Chocolate makers, home bakers and face painters filled the Abba Shrine Center over the weekend as the Mobile Chocolate Festival returned for its seventh year, once again drawing a crowd eager to sample sweets while supporting a local cause.
Vendors lined the hall with everything from chocolate ice cream spiked with hot sauce to chocolate-syrup mustache art, vodka martinis, baklava, cakes and candies, all built around the festival’s central ingredient. A competitive edge ran through the event as well, with adults, high schoolers and younger children entering a “chocolate challenge” that featured raspberry truffles, a brownie martini, cupcakes, pralines and a chocolate sundae cake among the creations judged.

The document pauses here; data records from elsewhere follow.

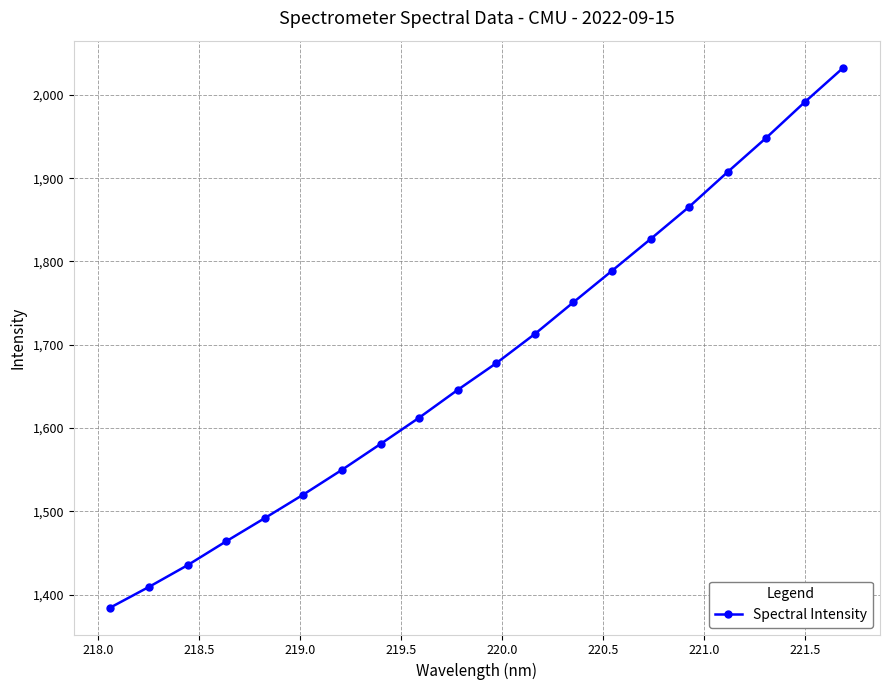

What is the greatest value displayed?

2032.7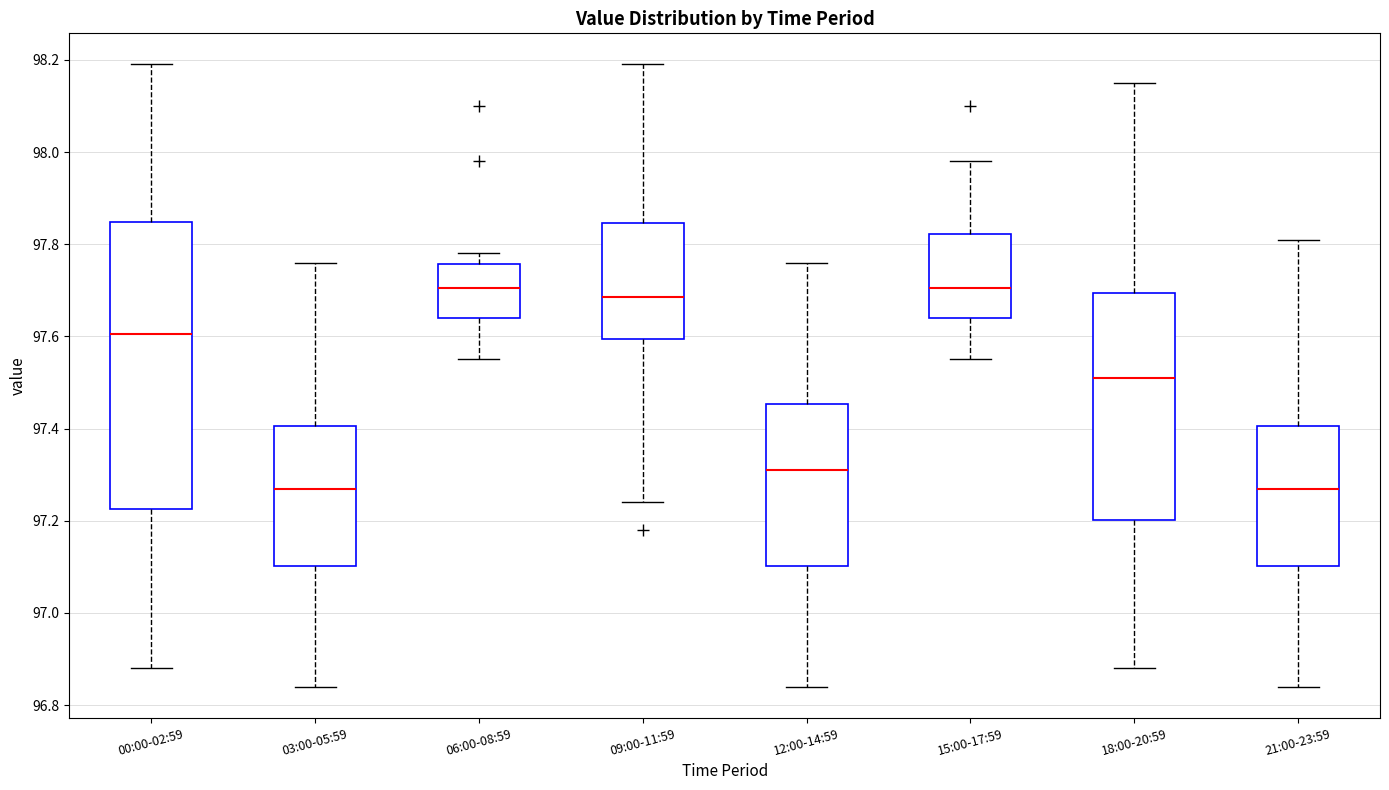

Reading left to right, read every box against the y-axis: the position of its median line, the range the box covers, and the ends of its whiskers. The values are not printed on the chart, so give them approximately, as read against the axis.

00:00-02:59: median 97.60, box 97.22 to 97.84, whiskers 96.88 to 98.20
03:00-05:59: median 97.28, box 97.10 to 97.40, whiskers 96.84 to 97.76
06:00-08:59: median 97.70, box 97.64 to 97.76, whiskers 97.56 to 97.78
09:00-11:59: median 97.68, box 97.60 to 97.84, whiskers 97.24 to 98.20
12:00-14:59: median 97.32, box 97.10 to 97.46, whiskers 96.84 to 97.76
15:00-17:59: median 97.70, box 97.64 to 97.82, whiskers 97.56 to 97.98
18:00-20:59: median 97.52, box 97.20 to 97.70, whiskers 96.88 to 98.16
21:00-23:59: median 97.28, box 97.10 to 97.40, whiskers 96.84 to 97.82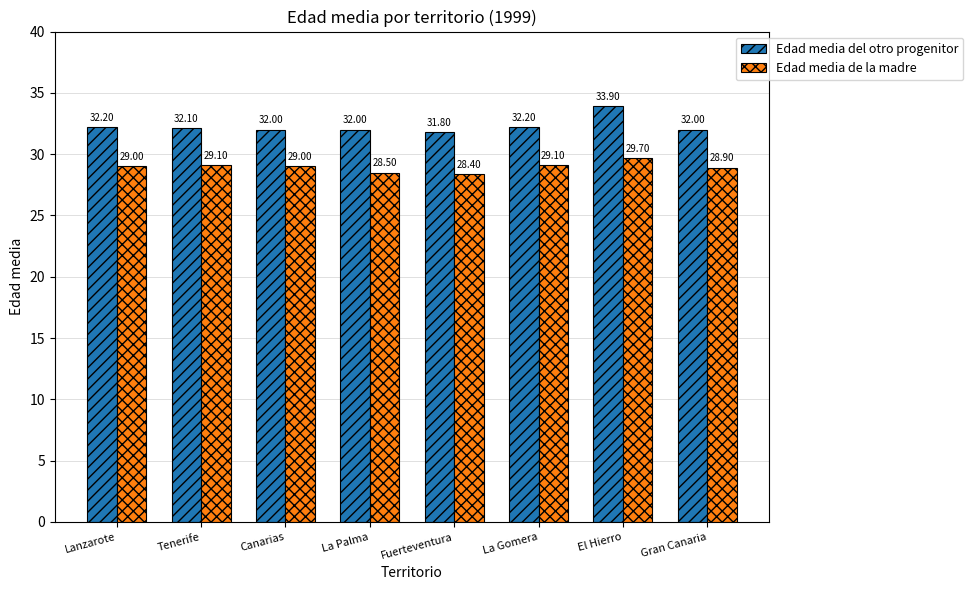

Which series changed the most between La Palma and El Hierro?

Edad media del otro progenitor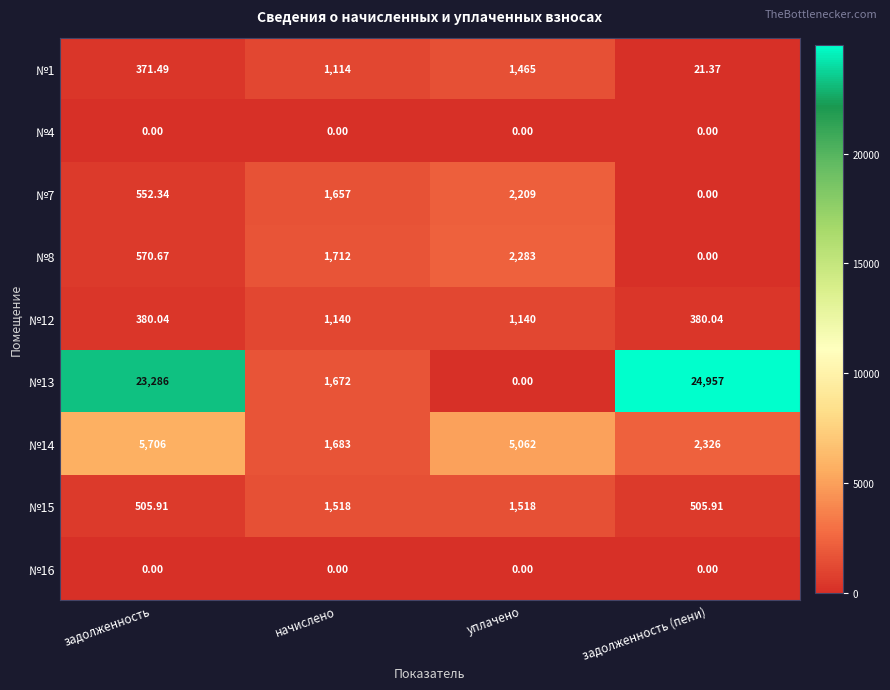

What is the spread (max minus min) of values at задолженность?

23286.0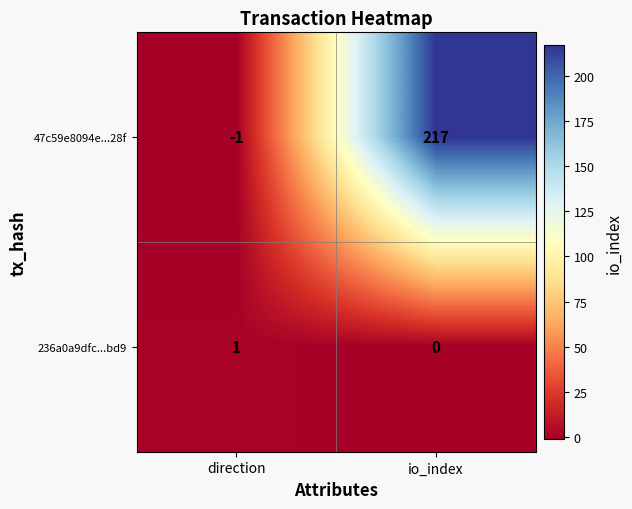

What is the difference between the highest and lowest values at direction?

2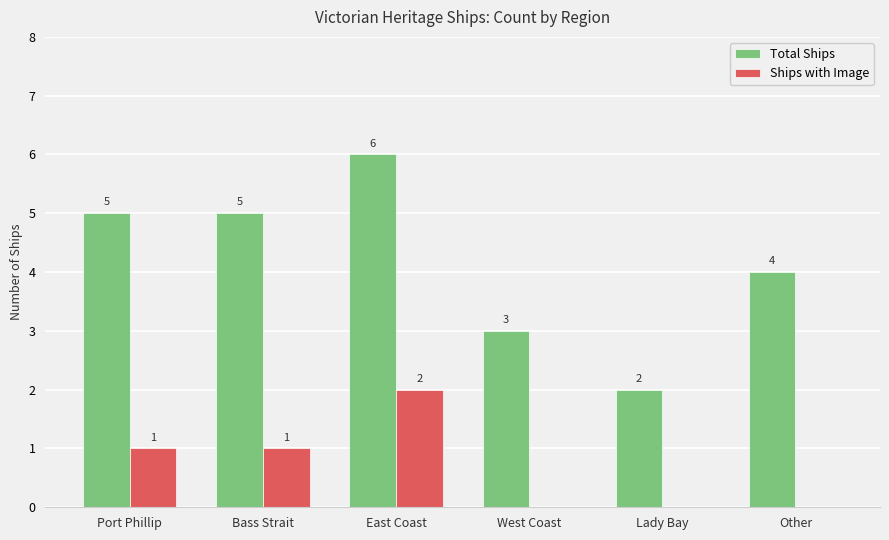

Which series changed the most between East Coast and West Coast?

Total Ships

Behind the sugar rush is a serious mission. Proceeds from the festival benefit Penelope House, a Mobile-area organization that provides shelter and services to victims of domestic violence and their families. Executive Director Toni Ann Torrans said the festival has grown into one of the nonprofit’s most reliable fundraisers, though its popularity was far from guaranteed when it launched.
The idea traces back to Torrans’ mother, Kathryn Coumanis, who first dreamed up a chocolate bake-off as a simple way to raise money. Torrans expanded the concept into a full festival, first held in 2009 at the Greater Gulf State Fairgrounds inside the 43,000-square-foot Hocklander Hall. Uncertain how many people would show up, organizers had the massive space piped and draped down to a fraction of its size so a modest turnout wouldn’t look sparse. Roughly 400 to 500 people came that first year, a turnout Torrans described as both a relief and a surprise given how unpredictable planning a brand-new event can be.

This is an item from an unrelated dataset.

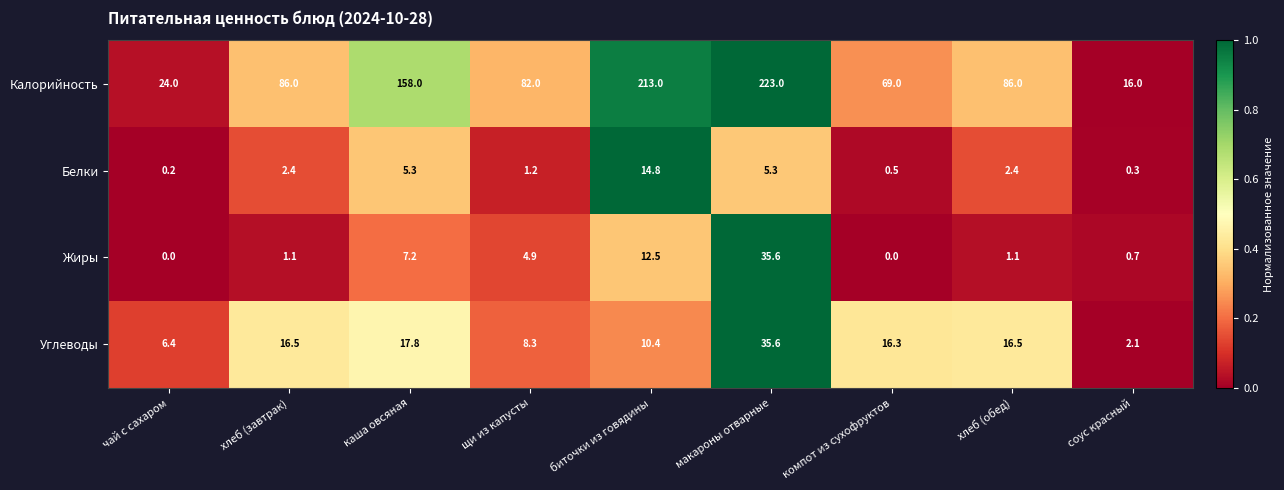

Count the number of categories in the chart.

9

Seven years later, the festival has become an established fixture on Mobile’s community calendar, giving Penelope House a way to fund its work while also opening a door to a subject that can be difficult to discuss publicly. Torrans said domestic violence isn’t an easy topic, and many people tend to avoid it, which is part of why the festival’s dual purpose matters: it functions as both a public awareness event for the organization’s mission and a straightforward draw for people who simply want a plate of chocolate.
Organizers say the event’s growth over the years reflects both Mobile’s appetite for community fundraisers built around food and the steady need for support services like those Penelope House provides to families across the region.